== Text shown

Let us see as to this. My letter of July 7th was a reply to Mr. R. H. Baker, who questioned the truthfulness of my denial that such an offer was made. It is also true that a considerable portion of the people of the Southern States have been induced to believe that such an offer was made, and was rejected by President Davis and the Confederate authorities. And since the delivery of my address at Nashville, and the publication of my letter of the 7th instant, I have received many letters from persons in a number of States, thanking me for having shown that no such an offer was made. And in a lecture delivered by Mr. Watterson, in Kansas City, some two or three years ago, he said, under the heading ‘New Birth of Freedom,’ that:

In the preceding conversation Mr. Lincoln had intimated that payment for the slaves was not outside of a possible agreement for reunion and peace. He based that statement upon a proposal he already had in hand to appropriate $400,000,000 for this purpose. I am not going to tell any tales out of school. I am not here for controversy, but when we are dead and gone the private memorabilia of those who know what terms were really offered the Confederacy, within ninety days of its total collapse, will show that in the individual judgment of all of them the wisdom of the situation said “Accept.”

====
== Data excerpt

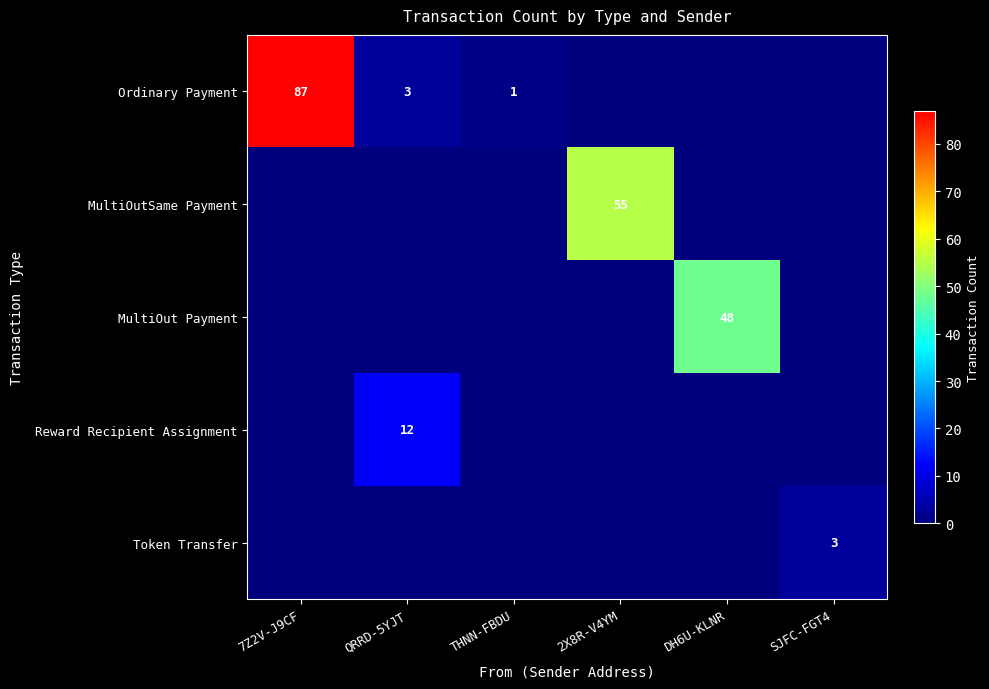

True or false: Token Transfer has a value of 1 at SJFC-FGT4.

False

====

Problem set:
(A) In the passage about the disputed peace offer to the Confederacy, what sum did Mr. Lincoln have a proposal to appropriate for paying for the slaves?
(B) Extend the passage about the disputed peace offer to the Confederacy, starting right after its final sentence.

Answers to this exercise:
(A) $400,000,000

(B)
Accept what? Why surely he means the $400,000,000. Had Mr. Watterson forgotten this? Does not this language show that he meant to charge the Confederate authorities with having refused this offer, and that posterity would say the offer ought to have been accepted? I think it safe to say that Mr. Watterson, whether he meant to be so understood or not, is, through his newspaper and lectures, more responsible than any other living man for the belief by others of the truth of this fable about the offer of $400,000,000 by Mr. Lincoln and its rejection by the Confederacy.

How does the above queston agree with Mr. Watterson's statement that he had never heard it intimated that Mr. Lincoln did make such an offer? If Mr. Watterson agrees with me that no such offer was made, why did he write four or five columns of editorial to combat my statement on this question? In that I said nothing about Mr. Watterson or his views. I was discussing an interesting historical question. Was he indulging in a mere display of dialectics to show how skilfully he could avoid a real issue, or did he mean by it to controvert what I had said?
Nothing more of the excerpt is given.